Como proteger sua propriedade intelectual com sócios
Introdução
A propriedade intelectual frequentemente é o ativo mais valioso de uma startup – e também o mais vulnerável. Algoritmos, designs, código, marca, conteúdo: tudo pode ser copiado, roubado ou disputado se não houver proteção adequada.
Quando há sócios envolvidos, a complexidade aumenta. Quem é dono do quê? O que acontece se alguém sai? Como garantir que a empresa mantém direitos sobre o que foi criado?
Tipos de propriedade intelectual em startups
Software e código
O código fonte desenvolvido para a empresa. Inclui algoritmos proprietários, arquitetura, features diferenciadas.
Marcas
Nome da empresa, logo, slogans, identidade visual. O que identifica a marca no mercado.
Patentes
Invenções técnicas que podem ser patenteadas. Processos, métodos, dispositivos inovadores.
Segredos comerciais
Informações confidenciais que dão vantagem competitiva. Fórmulas, listas de clientes, estratégias.
Conteúdo e design
Textos, imagens, interfaces, materiais de marketing. Tudo que é criado para a empresa.

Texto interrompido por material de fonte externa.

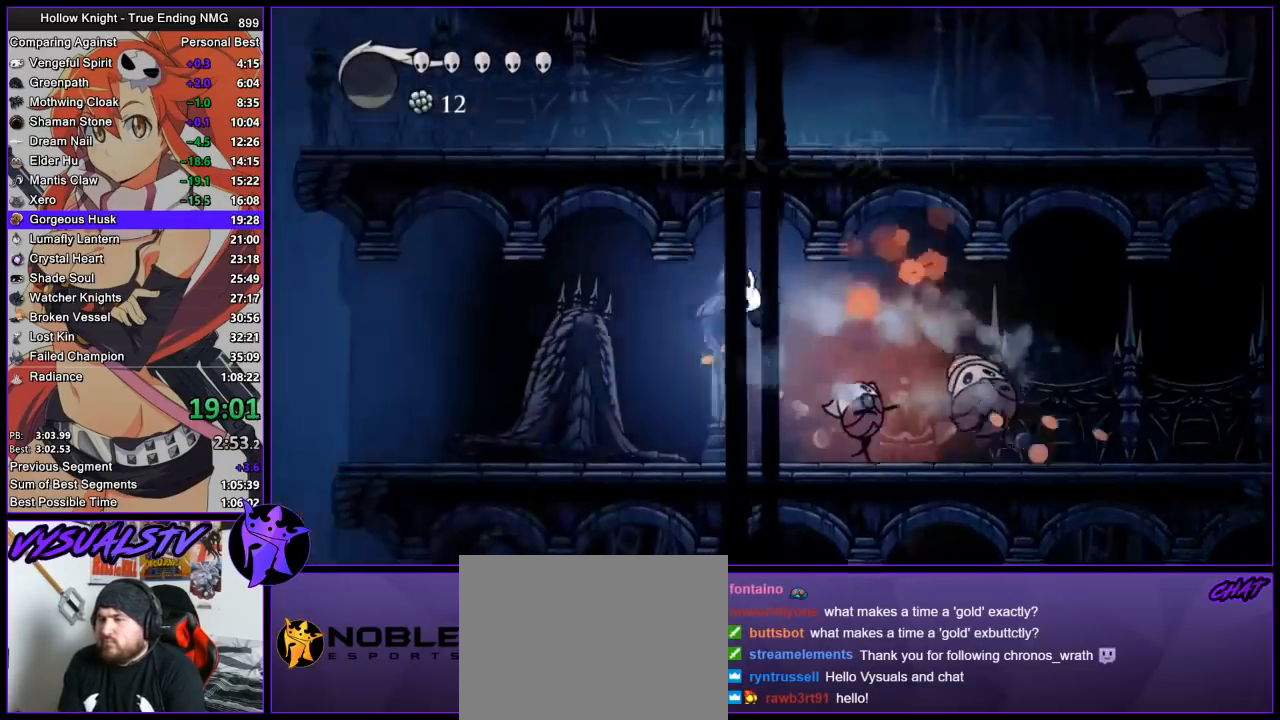
{"buttons": [], "left_stick": "left", "right_stick": "center", "button_events": [[200, "R2", "down"], [267, "R2", "up"], [333, "R2", "down"], [433, "R2", "up"]]}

Por que a proteção é crítica
Para levantar investimento
Investidores querem garantia de que a empresa é dona do que diz ser dona. Due diligence inclui verificação de IP.
Para vender a empresa
Compradores avaliam cuidadosamente se a propriedade intelectual está protegida e pertence claramente à empresa.
Para competir
Se concorrentes podem copiar facilmente seu diferencial, sua vantagem competitiva evapora.
Para resolver disputas
Se um sócio sai brigado, você quer clareza sobre o que fica com a empresa.
Atribuição de propriedade
Todo IP criado para a empresa pertence à empresa
Isso parece óbvio mas precisa estar documentado. Contratos de sócios e funcionários devem ter cláusula de cessão de IP.
IP pré-existente
Se alguém traz IP que já tinha antes da sociedade, é preciso documentar: foi cedido para a empresa? Licenciado? Em que termos?

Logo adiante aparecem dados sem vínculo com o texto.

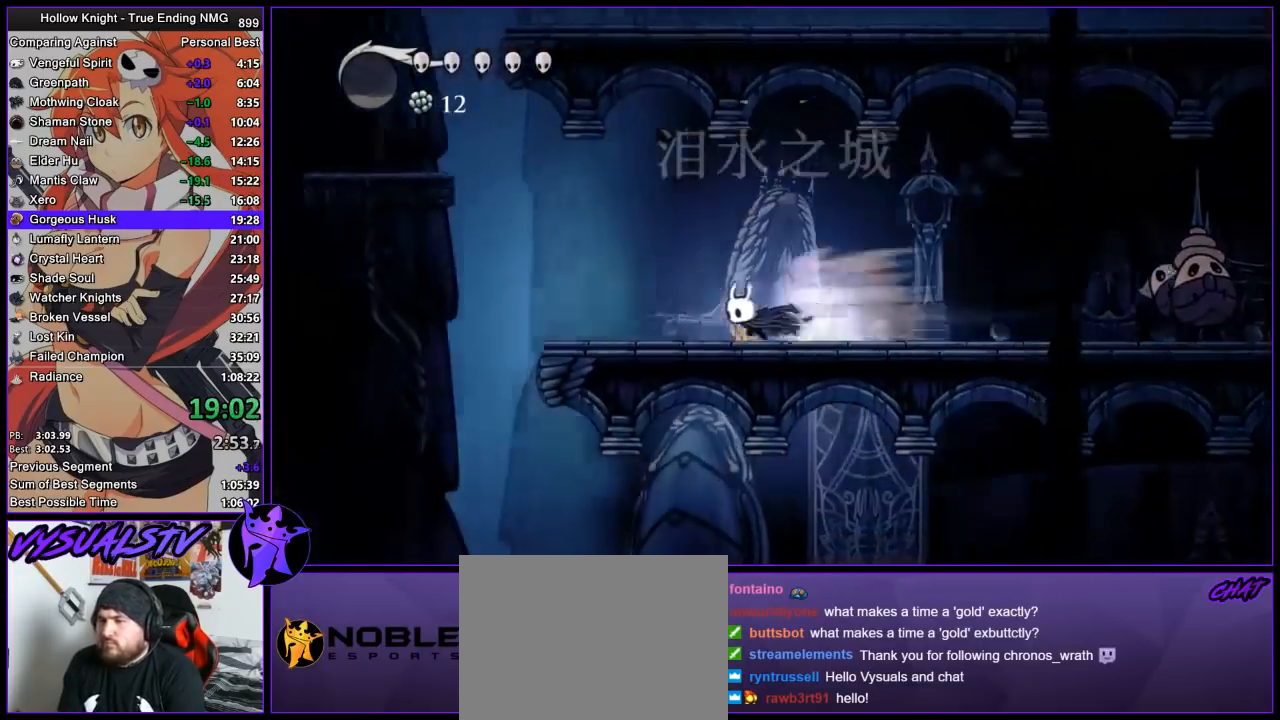
{"buttons": [], "left_stick": "left", "right_stick": "center", "button_events": [[333, "CROSS", "down"], [500, "CROSS", "up"]]}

IP criado fora do horário de trabalho
Se um sócio cria algo nos fins de semana que se relaciona ao negócio, é da empresa? Defina claramente.
Proteção contratual
Acordos de cessão de IP
Todos que criam qualquer coisa para a empresa devem assinar cessão de direitos. Sócios, funcionários, freelancers.
Cláusulas em contratos de sócios
O acordo de sócios deve especificar que IP criado no contexto da sociedade pertence à empresa, não aos indivíduos.
NDAs
Acordos de confidencialidade protegem informações sensíveis de serem divulgadas.
Contratos com terceiros
Freelancers, agências, consultores – todos devem ceder direitos sobre o que criam para você.
Registros formais
Registro de marca
Registre nome e logo no INPI (Brasil) ou órgão equivalente. Dá exclusividade e direito de impedir uso por terceiros.
Patentes
Para invenções técnicas, avalie se patentear faz sentido. Processo caro e demorado, mas pode ser valioso.
Registro de software
No Brasil, software pode ser registrado no INPI. Oferece proteção adicional, especialmente para disputas.
Registro de domínios
Garanta que a empresa possui os domínios relevantes. Registre variações para evitar cybersquatting.
Quando sócios saem
Clareza sobre o que fica
Todo IP criado durante a sociedade permanece com a empresa. Isso deve estar no contrato.
Não-competição
Cláusula impedindo que o ex-sócio use conhecimentos adquiridos para competir.
Não-solicitação
Impedindo que leve funcionários ou clientes.
Acesso a sistemas
Revogar acessos imediatamente. Garantir que não há cópias de código ou dados.
Proteção do código
Controle de versão
Use sistemas como Git que registram quem fez o quê e quando.
Acessos limitados
Nem todos precisam acesso a todo o código. Limite conforme necessidade.
Backups seguros
Garanta que há backups em múltiplos locais controlados pela empresa.
Documentação de autoria
Registre quem desenvolveu cada componente significativo.
Erros comuns
Não documentar cessão de IP
Assumir que porque alguém é sócio ou funcionário, a empresa automaticamente é dona do que ele cria.
IP em nome pessoal
Registrar marcas ou patentes em nome de uma pessoa ao invés da empresa.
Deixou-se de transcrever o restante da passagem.